The main bias of this study is the lack of power, and that the protocol for collecting the data was not able to be defined beforehand. Despite the support of general practitioners and medical biology laboratories, many incomplete files remained, and were therefore excluded. A selection bias was also present. The patients included in the educational program were referred by their general practitioner, had compliance difficulties, and suffered from unbalanced diabetes and obesity. Even if this bias can be seen as a strong point in a pragmatic design method, this falls within the framework of secondary or even tertiary prevention, depending on the co-morbidities of the patients. These were patients who were motivated to change their lifestyle, with educational monitoring for more than six months. A measurement bias, with the risk of over or underestimating the results, could also be found, in particular in the calculation of the BMI with different scales for measuring weight. Likewise, since each patient journey is different, the measurements of HbA1C and BMI were not taken within the same time frame, rather they were taken halfway through the educational process. Finally, this study did not analyze a change in drug treatment or an improvement in therapeutic compliance; this may inflate the decrease in patients’ HbA1c in parallel with the educational actions carried out.
Further research with larger sample sizes would improve the power of the analysis. It would also be interesting to investigate the long-term effects of monitoring through further analysis of the clinic-biological measures in order to verify their effectiveness in the long term. The recommendations of the National Institute for Health and Care Excellence offer patients with type 2 diabetes a structured education with several approaches including individualized care, therapeutic patient education adapted to each patient’s needs, regular dietary monitoring, regular monitoring of the patient’s HbA1c, control of arterial hypertension, training in self-measurement of blood sugar, and overall management of therapy (National institute for health and care excellence, 2015). Other studies could prove useful in investigating the impact of TPE programs and adapted physical activity on other criteria such as quality of life or the development of self-care skills, for example.
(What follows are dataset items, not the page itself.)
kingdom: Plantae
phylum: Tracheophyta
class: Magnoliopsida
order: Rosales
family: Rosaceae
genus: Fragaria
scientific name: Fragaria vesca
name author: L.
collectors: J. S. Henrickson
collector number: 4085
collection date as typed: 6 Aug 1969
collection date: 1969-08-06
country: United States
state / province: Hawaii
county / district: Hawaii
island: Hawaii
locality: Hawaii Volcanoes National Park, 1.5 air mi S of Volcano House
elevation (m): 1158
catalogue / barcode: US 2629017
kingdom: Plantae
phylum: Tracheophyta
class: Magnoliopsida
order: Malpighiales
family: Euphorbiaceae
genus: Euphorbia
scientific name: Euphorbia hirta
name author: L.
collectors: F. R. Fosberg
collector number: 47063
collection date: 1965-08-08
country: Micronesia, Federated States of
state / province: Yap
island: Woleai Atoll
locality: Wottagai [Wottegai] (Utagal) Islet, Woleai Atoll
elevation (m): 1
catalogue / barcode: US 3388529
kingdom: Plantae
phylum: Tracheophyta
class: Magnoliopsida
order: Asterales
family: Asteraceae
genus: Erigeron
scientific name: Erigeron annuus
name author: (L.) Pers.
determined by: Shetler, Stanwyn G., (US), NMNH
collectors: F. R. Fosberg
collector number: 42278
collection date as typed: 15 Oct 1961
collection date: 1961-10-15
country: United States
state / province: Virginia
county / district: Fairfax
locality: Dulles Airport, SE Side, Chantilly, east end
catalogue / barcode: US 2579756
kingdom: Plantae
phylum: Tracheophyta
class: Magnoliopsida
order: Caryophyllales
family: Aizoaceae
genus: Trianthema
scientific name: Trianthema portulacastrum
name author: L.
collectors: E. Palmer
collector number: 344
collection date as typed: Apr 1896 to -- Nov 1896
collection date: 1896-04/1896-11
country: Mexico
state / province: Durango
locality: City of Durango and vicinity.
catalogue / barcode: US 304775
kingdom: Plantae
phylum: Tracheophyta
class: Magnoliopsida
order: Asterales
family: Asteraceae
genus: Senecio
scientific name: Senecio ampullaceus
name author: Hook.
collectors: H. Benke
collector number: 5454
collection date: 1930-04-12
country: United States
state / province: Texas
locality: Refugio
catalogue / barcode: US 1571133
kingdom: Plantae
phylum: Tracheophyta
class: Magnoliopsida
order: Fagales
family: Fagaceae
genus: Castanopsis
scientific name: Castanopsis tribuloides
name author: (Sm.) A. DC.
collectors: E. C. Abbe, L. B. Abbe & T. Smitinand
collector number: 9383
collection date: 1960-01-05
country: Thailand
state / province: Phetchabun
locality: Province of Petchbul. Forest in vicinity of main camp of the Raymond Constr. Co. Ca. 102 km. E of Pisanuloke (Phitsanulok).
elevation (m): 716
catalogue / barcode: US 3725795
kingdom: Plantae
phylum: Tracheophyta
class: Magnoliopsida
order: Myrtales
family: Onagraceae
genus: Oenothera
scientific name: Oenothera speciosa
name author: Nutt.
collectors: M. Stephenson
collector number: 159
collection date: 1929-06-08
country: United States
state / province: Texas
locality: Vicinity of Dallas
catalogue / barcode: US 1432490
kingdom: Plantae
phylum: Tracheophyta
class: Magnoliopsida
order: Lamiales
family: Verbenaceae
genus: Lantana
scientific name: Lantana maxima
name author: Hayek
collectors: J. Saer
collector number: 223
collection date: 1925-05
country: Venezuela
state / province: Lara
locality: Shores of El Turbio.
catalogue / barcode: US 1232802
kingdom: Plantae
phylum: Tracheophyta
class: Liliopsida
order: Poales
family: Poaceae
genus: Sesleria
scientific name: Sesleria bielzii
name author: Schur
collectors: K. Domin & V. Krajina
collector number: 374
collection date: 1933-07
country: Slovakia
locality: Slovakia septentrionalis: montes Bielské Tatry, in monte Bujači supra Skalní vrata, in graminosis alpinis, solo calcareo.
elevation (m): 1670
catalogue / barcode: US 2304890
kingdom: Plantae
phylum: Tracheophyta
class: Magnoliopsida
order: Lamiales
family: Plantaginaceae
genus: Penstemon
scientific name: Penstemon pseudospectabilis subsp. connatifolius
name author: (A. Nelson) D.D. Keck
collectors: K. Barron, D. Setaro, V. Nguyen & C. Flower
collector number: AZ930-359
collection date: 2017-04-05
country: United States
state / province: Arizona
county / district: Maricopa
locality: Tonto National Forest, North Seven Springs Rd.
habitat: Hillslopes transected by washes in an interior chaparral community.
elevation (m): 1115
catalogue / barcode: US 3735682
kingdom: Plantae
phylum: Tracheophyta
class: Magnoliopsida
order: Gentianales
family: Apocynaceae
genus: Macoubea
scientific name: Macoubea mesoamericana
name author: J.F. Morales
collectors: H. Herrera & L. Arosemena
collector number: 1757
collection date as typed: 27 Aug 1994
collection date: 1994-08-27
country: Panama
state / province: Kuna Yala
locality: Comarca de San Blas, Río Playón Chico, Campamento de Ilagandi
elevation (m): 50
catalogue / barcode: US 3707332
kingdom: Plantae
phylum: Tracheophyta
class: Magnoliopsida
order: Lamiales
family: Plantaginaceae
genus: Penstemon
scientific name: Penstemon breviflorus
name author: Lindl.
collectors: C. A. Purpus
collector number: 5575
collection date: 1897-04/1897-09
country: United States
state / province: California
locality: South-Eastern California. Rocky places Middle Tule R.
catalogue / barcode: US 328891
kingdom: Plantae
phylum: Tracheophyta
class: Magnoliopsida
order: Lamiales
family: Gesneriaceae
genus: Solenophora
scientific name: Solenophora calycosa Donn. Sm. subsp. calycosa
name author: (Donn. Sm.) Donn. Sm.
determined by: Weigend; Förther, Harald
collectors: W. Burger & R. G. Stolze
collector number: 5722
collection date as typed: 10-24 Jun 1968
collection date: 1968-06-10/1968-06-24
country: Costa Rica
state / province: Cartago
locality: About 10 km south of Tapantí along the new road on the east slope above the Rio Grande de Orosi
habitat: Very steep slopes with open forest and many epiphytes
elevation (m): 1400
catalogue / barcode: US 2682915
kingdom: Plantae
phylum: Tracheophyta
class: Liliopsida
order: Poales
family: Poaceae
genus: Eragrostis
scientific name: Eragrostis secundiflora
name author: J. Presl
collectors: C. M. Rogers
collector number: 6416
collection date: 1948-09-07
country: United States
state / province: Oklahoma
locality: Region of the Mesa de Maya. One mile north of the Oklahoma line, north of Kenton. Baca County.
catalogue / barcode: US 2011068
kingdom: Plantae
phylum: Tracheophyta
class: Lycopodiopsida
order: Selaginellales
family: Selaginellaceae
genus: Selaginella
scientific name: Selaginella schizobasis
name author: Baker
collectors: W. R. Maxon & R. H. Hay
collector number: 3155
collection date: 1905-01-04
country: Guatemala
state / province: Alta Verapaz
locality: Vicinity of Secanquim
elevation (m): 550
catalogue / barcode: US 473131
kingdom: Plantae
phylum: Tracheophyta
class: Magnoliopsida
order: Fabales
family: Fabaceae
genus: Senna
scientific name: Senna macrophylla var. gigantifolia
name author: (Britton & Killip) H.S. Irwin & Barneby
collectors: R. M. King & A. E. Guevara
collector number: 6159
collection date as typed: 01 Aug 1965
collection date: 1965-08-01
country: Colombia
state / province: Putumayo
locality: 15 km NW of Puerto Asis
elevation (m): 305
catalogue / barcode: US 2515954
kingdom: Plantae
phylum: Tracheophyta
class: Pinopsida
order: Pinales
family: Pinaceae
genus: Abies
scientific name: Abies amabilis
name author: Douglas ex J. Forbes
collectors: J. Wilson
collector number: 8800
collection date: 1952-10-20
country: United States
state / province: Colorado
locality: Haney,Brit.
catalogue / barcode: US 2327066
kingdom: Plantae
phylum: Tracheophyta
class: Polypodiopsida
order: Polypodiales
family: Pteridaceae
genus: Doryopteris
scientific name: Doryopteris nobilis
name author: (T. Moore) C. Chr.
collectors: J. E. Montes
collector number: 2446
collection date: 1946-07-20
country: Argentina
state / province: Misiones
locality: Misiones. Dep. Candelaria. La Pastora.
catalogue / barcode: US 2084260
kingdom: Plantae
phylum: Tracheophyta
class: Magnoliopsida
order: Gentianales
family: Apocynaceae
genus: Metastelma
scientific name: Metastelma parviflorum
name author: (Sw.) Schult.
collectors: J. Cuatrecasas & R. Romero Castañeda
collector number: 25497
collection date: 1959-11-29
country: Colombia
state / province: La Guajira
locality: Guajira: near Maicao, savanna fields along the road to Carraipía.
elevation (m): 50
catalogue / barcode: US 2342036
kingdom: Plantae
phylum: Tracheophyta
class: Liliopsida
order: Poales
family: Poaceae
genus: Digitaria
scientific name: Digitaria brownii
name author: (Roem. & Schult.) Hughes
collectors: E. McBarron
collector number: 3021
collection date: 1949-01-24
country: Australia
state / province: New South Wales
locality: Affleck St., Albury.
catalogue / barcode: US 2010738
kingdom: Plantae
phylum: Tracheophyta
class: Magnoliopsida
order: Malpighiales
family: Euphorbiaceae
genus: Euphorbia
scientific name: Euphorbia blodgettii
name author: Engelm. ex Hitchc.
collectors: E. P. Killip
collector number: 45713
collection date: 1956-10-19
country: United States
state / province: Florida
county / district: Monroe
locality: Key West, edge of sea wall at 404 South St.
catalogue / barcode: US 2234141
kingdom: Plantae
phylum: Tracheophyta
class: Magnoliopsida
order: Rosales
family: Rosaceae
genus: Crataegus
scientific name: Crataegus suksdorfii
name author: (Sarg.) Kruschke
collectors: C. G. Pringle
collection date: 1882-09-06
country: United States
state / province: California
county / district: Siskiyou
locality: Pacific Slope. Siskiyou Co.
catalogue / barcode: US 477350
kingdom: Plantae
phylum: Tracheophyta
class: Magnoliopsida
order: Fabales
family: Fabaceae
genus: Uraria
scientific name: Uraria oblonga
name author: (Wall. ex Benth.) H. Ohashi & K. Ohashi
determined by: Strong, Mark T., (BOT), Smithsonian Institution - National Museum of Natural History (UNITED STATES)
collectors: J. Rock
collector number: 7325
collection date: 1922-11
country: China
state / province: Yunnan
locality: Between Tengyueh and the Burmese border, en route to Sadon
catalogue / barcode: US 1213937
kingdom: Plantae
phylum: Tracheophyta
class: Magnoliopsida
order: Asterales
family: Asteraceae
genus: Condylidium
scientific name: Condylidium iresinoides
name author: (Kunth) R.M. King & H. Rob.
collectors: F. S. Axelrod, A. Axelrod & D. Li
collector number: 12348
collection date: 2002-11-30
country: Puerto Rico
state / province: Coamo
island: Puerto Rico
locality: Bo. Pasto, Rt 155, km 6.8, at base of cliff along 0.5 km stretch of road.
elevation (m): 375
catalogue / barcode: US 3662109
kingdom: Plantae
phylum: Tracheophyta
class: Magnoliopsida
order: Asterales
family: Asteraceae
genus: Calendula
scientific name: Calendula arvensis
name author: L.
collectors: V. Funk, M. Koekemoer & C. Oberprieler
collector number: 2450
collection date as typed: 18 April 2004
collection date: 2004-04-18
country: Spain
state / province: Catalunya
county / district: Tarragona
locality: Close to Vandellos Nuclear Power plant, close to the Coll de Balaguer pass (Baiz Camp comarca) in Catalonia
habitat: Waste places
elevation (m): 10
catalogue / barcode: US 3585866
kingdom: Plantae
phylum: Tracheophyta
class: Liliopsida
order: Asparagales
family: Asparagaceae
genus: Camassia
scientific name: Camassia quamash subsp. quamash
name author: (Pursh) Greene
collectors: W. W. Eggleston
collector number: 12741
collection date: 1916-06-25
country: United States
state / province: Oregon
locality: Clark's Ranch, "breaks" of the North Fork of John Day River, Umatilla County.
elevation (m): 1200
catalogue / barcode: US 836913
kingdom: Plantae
This study made it possible to highlight the positive impact of the educational program offered by a health network with a decrease in the values of BMI and HbA1c in patients with type 2 diabetes. On the other hand, this could not be correlated with the number of therapeutic patient education sessions and physical activity performed, probably due to the low power of the study. Patient education and adapted physical activity are a priority in the French national recommendations for support of patients with type 2 diabetes, in addition to nutritional balance and medication adaptation (Mandereau-Bruno & Fosse-Edorh, 2017). This has an impact on the risks of short-, medium- and long-term complications of diabetes and it is therefore a public health issue to put it into practice in general practice (French national authority for health, 2021).
The authors have no competing interests to declare.